Other Books Related to The Californian’s Tale

Twain was one of the strongest voices in the new literary naturalist movement. Literary Naturalism (1865-1900) grew out of Realism, which depicted the everyday experiences of common people. Naturalism similarly embraced this common focus, but added a greater emphasis on fate. Naturalistic writers depicted humans as products of their surroundings, including their environment, social conditions, and heredity. Naturalist writers therefore eschewed the notion of free will and instead depicted humans as subject to forces beyond their control. “The Californian’s Tale” shares its pessimistic and deterministic themes with Jack London’s short story, “All Gold Canyon” (1906). In the latter, a grizzled prospector arrives in a pristine California valley. There, he discovers gold, but a claim-jumper shoots him.
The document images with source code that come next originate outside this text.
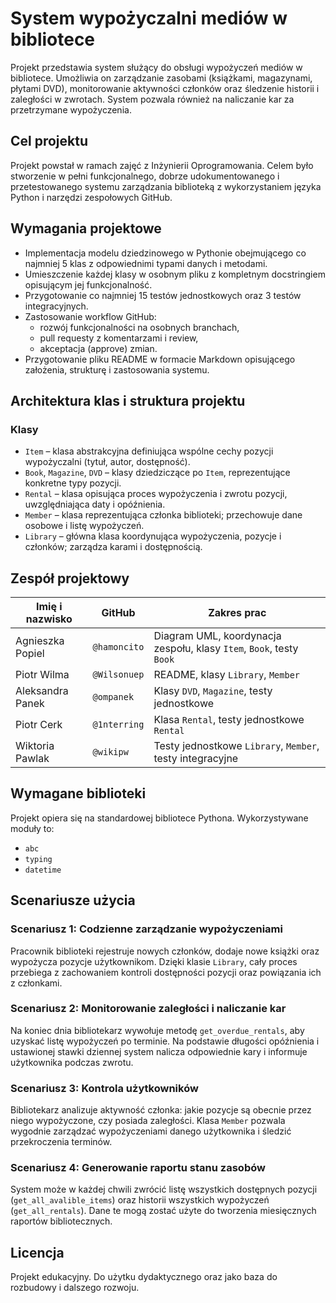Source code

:# System wypożyczalni mediów w bibliotece

Projekt przedstawia system służący do obsługi wypożyczeń mediów w bibliotece. Umożliwia on zarządzanie zasobami (książkami, magazynami, płytami DVD), monitorowanie aktywności członków oraz śledzenie historii i zaległości w zwrotach. System pozwala również na naliczanie kar za przetrzymane wypożyczenia.

## Cel projektu

Projekt powstał w ramach zajęć z Inżynierii Oprogramowania. Celem było stworzenie w pełni funkcjonalnego, dobrze udokumentowanego i przetestowanego systemu zarządzania biblioteką z wykorzystaniem języka Python i narzędzi zespołowych GitHub.

## Wymagania projektowe

- Implementacja modelu dziedzinowego w Pythonie obejmującego co najmniej 5 klas z odpowiednimi typami danych i metodami.
- Umieszczenie każdej klasy w osobnym pliku z kompletnym docstringiem opisującym jej funkcjonalność.
- Przygotowanie co najmniej 15 testów jednostkowych oraz 3 testów integracyjnych.
- Zastosowanie workflow GitHub:
  - rozwój funkcjonalności na osobnych branchach,
  - pull requesty z komentarzami i review,
  - akceptacja (approve) zmian.
- Przygotowanie pliku README w formacie Markdown opisującego założenia, strukturę i zastosowania systemu.

## Architektura klas i struktura projektu

### Klasy

- `Item` – klasa abstrakcyjna definiująca wspólne cechy pozycji wypożyczalni (tytuł, autor, dostępność).
- `Book`, `Magazine`, `DVD` – klasy dziedziczące po `Item`, reprezentujące konkretne typy pozycji.
- `Rental` – klasa opisująca proces wypożyczenia i zwrotu pozycji, uwzględniająca daty i opóźnienia.
- `Member` – klasa reprezentująca członka biblioteki; przechowuje dane osobowe i listę wypożyczeń.
- `Library` – główna klasa koordynująca wypożyczenia, pozycje i członków; zarządza karami i dostępnością.

## Zespół projektowy

| Imię i nazwisko       | GitHub          | Zakres prac                                                               |
|------------------------|------------------|---------------------------------------------------------------------------|
| Agnieszka Popiel       | `@hamoncito`     | Diagram UML, koordynacja zespołu, klasy `Item`, `Book`, testy `Book`     |
| Piotr Wilma            | `@Wilsonuep`     | README, klasy `Library`, `Member`                                        |
| Aleksandra Panek       | `@ompanek`       | Klasy `DVD`, `Magazine`, testy jednostkowe                               |
| Piotr Cerk             | `@1nterring`     | Klasa `Rental`, testy jednostkowe `Rental`                               |
| Wiktoria Pawlak        | `@wikipw`        | Testy jednostkowe `Library`, `Member`, testy integracyjne                |

## Wymagane biblioteki

Projekt opiera się na standardowej bibliotece Pythona. Wykorzystywane moduły to:

- `abc`
- `typing`
- `datetime`

## Scenariusze użycia

### Scenariusz 1: Codzienne zarządzanie wypożyczeniami
Pracownik biblioteki rejestruje nowych członków, dodaje nowe książki oraz wypożycza pozycje użytkownikom. Dzięki klasie `Library`, cały proces przebiega z zachowaniem kontroli dostępności pozycji oraz powiązania ich z członkami.

### Scenariusz 2: Monitorowanie zaległości i naliczanie kar
Na koniec dnia bibliotekarz wywołuje metodę `get_overdue_rentals`, aby uzyskać listę wypożyczeń po terminie. Na podstawie długości opóźnienia i ustawionej stawki dziennej system nalicza odpowiednie kary i informuje użytkownika podczas zwrotu.

### Scenariusz 3: Kontrola użytkowników
Bibliotekarz analizuje aktywność członka: jakie pozycje są obecnie przez niego wypożyczone, czy posiada zaległości. Klasa `Member` pozwala wygodnie zarządzać wypożyczeniami danego użytkownika i śledzić przekroczenia terminów.

### Scenariusz 4: Generowanie raportu stanu zasobów
System może w każdej chwili zwrócić listę wszystkich dostępnych pozycji (`get_all_avalible_items`) oraz historii wszystkich wypożyczeń (`get_all_rentals`). Dane te mogą zostać użyte do tworzenia miesięcznych raportów bibliotecznych.

## Licencja
Projekt edukacyjny. Do użytku dydaktycznego oraz jako baza do rozbudowy i dalszego rozwoju.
Not mortally wounded, the prospector eventually kills the claim-jumper and buries him in the gold dig. London’s naturalistic story further echoes “The Californian’s Tale” by highlighting how the lure of the Gold Rush unleashed destructive, tragic, and unconquerable human passions. The naturalistic novelist Frank Norris likewise explored such themes in his 1901 novel The Octopus: A Story of California, which pits doomed wheat farmers against the unstoppable greed of the railroad monopolies that usurp the farmers’ land. Norris, like Twain and London, depicts how the promise of wealth drew Americans westward, only to see them torn apart by their own primal urges.
Key Facts about The Californian’s Tale
  • Full Title: The Californian’s Tale
  • When Written: 1891-93
  • Where Written: Europe
  • When Published: 1893
  • Literary Period: Naturalism, Realism
  • Genre: Short story, Western
  • Setting: The Stanislaus River region, California
  • Climax: The narrator learns that Henry went mad following the disappearance of his wife and believes she will still return.
  • Antagonist: The desolate American West, fate
  • Point of View: First Person

Extra Credit for The Californian’s Tale

Twain and Tesla. Mark Twain was close friends with the celebrated futurist Nikola Tesla, as the two men shared a mutual interest in science and literature. In the 1890s, Twain frequently visited Tesla in his New York laboratory and took part in the scientist’s electrical experiments.

Cat Lover. Twain loved cats so much that, at one point, he owned nineteen felines of his own. When he traveled the world, he would “rent” cats from acquaintances to keep himself company. He also gave his cats majestic names, such as “Blatherskite,” “Sour Mash,” and “Zoroaster,” just to name a few.